La série des Documents de Travail présente des travaux menés au sein de la DG Trésor, diffusés dans le but d’éclairer et stimuler le débat public. Ces travaux n’engagent que leurs auteurs.
 

En 2015, la chaleur (chauffage, eau-chaude sanitaire et cuisson notamment) représente environ 47 % de la consommation finale d’énergie en France, et reste largement carbonée (65 % provenant du gaz, du pétrole et du charbon). L’augmentation de la part des énergies renouvelables dans la consommation de chaleur représente un levier majeur de la transition vers une économie bas-carbone.

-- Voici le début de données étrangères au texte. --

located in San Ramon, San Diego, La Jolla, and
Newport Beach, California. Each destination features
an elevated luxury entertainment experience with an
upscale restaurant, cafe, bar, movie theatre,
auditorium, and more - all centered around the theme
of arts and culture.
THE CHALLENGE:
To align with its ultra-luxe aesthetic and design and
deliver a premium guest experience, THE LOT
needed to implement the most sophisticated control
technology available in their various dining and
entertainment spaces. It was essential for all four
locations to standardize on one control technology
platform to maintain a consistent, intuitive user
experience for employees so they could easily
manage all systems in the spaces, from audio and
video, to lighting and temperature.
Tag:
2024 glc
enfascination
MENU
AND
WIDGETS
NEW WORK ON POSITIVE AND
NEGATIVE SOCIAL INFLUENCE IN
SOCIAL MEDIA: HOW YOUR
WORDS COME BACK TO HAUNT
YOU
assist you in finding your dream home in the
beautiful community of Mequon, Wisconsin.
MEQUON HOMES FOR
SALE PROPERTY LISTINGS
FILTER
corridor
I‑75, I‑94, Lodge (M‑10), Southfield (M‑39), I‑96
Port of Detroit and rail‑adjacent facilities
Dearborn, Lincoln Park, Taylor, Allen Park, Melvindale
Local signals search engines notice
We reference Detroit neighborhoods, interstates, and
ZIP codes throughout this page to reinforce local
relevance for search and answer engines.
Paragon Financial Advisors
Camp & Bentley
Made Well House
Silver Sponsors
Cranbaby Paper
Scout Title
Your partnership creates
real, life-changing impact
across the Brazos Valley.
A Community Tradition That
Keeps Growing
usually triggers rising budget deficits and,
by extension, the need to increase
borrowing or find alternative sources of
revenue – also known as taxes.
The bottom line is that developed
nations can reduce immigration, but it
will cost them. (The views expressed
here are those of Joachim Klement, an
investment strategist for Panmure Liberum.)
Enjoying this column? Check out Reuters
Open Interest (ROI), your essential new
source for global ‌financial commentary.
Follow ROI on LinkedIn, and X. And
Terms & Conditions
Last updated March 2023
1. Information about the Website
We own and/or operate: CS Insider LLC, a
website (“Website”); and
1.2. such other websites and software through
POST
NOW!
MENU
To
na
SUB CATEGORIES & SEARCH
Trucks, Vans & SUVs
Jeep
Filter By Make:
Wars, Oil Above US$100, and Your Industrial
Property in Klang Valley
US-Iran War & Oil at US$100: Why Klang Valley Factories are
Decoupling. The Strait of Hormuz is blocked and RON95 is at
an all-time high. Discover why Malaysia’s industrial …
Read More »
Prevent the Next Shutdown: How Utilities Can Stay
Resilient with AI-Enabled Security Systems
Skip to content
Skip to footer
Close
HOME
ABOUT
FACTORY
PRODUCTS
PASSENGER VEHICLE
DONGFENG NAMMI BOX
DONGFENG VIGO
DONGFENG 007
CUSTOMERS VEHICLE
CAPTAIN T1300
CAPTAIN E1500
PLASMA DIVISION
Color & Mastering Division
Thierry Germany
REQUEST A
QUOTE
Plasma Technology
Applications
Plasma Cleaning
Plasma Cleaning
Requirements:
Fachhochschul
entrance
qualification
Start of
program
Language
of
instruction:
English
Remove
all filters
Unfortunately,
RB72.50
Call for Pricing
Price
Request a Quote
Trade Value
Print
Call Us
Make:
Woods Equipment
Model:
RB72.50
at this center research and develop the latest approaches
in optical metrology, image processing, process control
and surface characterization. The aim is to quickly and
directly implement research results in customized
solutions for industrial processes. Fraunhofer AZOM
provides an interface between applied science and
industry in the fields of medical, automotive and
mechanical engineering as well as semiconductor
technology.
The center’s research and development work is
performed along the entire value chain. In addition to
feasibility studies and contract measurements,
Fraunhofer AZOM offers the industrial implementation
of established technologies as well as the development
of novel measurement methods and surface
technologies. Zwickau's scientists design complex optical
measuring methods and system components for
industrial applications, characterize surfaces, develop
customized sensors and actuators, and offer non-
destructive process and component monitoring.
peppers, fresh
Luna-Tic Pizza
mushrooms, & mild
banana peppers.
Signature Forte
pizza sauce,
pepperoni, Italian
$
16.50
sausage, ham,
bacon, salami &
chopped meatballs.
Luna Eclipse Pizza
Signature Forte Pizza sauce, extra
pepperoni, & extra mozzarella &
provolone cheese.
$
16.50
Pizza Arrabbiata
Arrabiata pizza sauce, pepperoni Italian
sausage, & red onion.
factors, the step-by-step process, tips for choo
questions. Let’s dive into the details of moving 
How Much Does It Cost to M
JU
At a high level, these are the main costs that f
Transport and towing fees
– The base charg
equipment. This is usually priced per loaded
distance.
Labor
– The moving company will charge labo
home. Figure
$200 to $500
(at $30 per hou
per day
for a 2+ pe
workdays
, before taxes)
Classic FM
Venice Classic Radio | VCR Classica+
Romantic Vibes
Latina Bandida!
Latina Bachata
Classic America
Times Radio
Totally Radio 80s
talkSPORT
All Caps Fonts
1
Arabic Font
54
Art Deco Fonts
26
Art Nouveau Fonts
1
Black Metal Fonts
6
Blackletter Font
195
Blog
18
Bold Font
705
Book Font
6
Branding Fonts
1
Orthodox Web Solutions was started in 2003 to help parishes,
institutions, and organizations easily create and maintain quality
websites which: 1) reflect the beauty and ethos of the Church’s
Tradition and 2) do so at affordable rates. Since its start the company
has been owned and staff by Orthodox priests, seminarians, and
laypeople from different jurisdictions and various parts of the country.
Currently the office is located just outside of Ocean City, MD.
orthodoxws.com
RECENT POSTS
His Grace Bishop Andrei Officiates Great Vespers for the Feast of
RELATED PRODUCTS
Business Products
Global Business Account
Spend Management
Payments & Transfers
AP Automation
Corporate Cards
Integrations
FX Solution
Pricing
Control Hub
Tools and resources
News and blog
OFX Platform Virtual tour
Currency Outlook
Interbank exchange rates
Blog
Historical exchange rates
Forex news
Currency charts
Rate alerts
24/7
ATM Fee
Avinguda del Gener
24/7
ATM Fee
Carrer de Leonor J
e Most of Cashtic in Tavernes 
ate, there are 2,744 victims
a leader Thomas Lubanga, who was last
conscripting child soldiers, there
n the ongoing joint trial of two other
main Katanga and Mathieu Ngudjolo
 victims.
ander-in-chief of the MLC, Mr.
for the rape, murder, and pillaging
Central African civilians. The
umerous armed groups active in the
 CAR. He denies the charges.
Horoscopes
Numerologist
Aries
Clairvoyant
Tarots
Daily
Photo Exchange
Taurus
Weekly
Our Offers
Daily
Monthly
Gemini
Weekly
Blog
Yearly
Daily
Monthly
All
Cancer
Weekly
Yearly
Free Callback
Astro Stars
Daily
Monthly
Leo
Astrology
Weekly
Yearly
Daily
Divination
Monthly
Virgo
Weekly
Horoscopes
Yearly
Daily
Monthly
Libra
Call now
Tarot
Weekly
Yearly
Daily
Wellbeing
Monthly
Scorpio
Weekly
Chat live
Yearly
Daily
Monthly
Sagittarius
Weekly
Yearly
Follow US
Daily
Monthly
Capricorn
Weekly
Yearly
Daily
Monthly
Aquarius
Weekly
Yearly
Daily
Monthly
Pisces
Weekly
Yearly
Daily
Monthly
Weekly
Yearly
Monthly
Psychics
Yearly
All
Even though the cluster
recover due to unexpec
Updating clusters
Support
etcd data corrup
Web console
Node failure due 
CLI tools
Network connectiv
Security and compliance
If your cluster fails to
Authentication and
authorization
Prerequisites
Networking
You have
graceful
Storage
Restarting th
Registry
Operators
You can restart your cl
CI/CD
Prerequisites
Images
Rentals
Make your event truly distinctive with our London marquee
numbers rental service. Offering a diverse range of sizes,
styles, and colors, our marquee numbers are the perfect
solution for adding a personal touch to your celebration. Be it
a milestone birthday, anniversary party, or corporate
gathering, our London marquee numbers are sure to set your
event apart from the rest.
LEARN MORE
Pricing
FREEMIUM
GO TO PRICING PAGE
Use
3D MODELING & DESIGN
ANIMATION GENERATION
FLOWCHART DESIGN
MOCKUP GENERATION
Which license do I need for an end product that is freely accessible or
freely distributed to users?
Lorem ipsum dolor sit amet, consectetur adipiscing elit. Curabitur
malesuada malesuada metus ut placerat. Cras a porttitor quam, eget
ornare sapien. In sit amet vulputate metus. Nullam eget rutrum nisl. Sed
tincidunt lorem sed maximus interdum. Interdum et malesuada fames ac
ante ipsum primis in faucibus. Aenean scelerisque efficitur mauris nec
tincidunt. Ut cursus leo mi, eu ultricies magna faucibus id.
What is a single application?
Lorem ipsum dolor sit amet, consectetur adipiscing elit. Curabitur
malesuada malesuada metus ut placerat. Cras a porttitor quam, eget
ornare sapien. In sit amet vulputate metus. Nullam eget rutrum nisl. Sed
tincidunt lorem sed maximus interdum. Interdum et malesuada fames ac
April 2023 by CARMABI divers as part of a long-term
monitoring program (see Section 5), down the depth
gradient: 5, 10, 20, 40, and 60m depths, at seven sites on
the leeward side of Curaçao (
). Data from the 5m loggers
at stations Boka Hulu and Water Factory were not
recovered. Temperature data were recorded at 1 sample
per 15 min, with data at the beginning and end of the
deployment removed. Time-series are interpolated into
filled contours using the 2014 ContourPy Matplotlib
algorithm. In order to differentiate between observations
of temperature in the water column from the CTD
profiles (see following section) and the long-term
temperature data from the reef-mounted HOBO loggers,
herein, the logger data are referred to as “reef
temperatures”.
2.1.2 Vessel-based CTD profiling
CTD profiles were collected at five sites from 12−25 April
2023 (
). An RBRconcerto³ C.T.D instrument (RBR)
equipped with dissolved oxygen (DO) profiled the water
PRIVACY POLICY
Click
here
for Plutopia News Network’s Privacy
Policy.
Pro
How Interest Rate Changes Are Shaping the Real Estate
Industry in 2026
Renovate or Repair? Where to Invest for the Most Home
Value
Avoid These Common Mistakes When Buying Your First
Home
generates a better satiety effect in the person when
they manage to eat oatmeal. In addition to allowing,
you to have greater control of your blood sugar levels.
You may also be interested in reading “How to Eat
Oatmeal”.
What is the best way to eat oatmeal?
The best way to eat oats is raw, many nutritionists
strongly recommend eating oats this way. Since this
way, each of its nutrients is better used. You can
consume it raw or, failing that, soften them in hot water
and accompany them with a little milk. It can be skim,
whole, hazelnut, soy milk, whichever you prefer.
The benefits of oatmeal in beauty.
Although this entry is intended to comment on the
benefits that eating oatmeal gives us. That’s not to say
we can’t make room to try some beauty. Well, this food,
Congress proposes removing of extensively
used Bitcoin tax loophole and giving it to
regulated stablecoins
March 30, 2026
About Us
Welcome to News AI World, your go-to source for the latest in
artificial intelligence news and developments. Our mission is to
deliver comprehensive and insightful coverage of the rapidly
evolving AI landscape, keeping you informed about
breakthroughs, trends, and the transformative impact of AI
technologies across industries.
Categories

La France s’est dotée d’objectifs ambitieux concernant la chaleur renouvelable (33 % en 2020 et 38 % en 2030 de chaleur renouvelable dans l’ensemble de la chaleur), mais est aujourd’hui nettement en retard sur la trajectoire prévue (20,7 % de chaleur renouvelable en 2016, contre 25,5 % prévu). Cela s’explique notamment par la forte baisse des coûts des combustibles fossiles au cours des deux dernières années, qui modifie l’arbitrage entre chaleur renouvelable et chaleur carbonée.

Les technologies de chaleur renouvelable sont en général peu coûteuses (par exemple, un chauffage collectif au bois peut présenter un coût d’abattement du carbone compris entre 8 et 11 €/tCO2). En particulier, elles apparaissent nettement plus efficaces que nombre d’EnR électriques qui sont par ailleurs fortement subventionnées.

Le soutien à la chaleur prend les formes suivantes :

  • Un fonds chaleur (doté d’environ 0,2 Md€ en 2017) soutient les projets collectifs de taille importante, en leur offrant des subventions pour leur permettre d’être compétitifs avec des solutions au gaz. Le fonds chaleur a fait preuve de son efficacité depuis 2009, en sélectionnant des projets présentant un coût d’abattement du carbone faible. Le fonds chaleur a été soutenu à hauteur de 1,2 Md€ sur la période 2009 et 2014, contre 11,7 Md€ pour les EnR électriques via la contribution au service public de l’électricité.
  • Le crédit d’impôt pour la transition énergétique (CITE), qui peut concerner des appareils de chaleur renouvelable (à hauteur de 0,3 Md€ en 2016).
  • Des aides locales sous forme de prime à la casse, pour inciter les ménages à remplacer leur chaudière ancienne et polluante.
  • Des taux réduits de TVA pour certaines installations.

Pour favoriser le déploiement de la chaleur renouvelable, la mise en place d’un prix du carbone suffisant est l’outil principal, en particulier du fait du caractère décentralisé de la chaleur (la production se fait à l’échelle d’un ou quelques logements, sauf pour les réseaux de chaleur), afin d’orienter les investissements privés vers les EnRT. Les professionnels du secteur estiment qu’un prix du carbone de 50 €/t serait suffisant pour améliorer significativement la compétitivité de ces technologies. Le rehaussement de la trajectoire de la composante carbone par rapport à celle prévue dans la loi de transition énergétique pour la croissance verte (LTECV), adopté en loi de finance initiale 2018, est un élément essentiel de soutien à la chaleur renouvelable.

Cependant, même avec la tarification du carbone adoptée, le développement de la chaleur renouvelable est soumis à plusieurs obstacles semblables à ceux rencontrés pour la rénovation thermique : contrainte de crédit, problème d’information, biais cognitifs, préférence pour le court terme. Ces obstacles peuvent empêcher la diffusion de certaines technologies même rentables. Des politiques complémentaires sont alors nécessaires :

  • Le fonds chaleur, qui repose sur un processus efficace de subventions basées sur une analyse socio-économique, devrait être maintenu.
  • Pour les installations individuelles, le CITE peut aider à l’adoption des technologies les plus efficientes (comme le chauffage au bois ou les réseaux de chaleur) et ayant les émissions les plus faibles (dans le cas du chauffage au bois). Il est cependant nécessaire d’assurer une information claire sur le bon usage du chauffage au bois, afin de limiter la pollution locale causée par une mauvaise utilisation d’appareils théoriquement performants.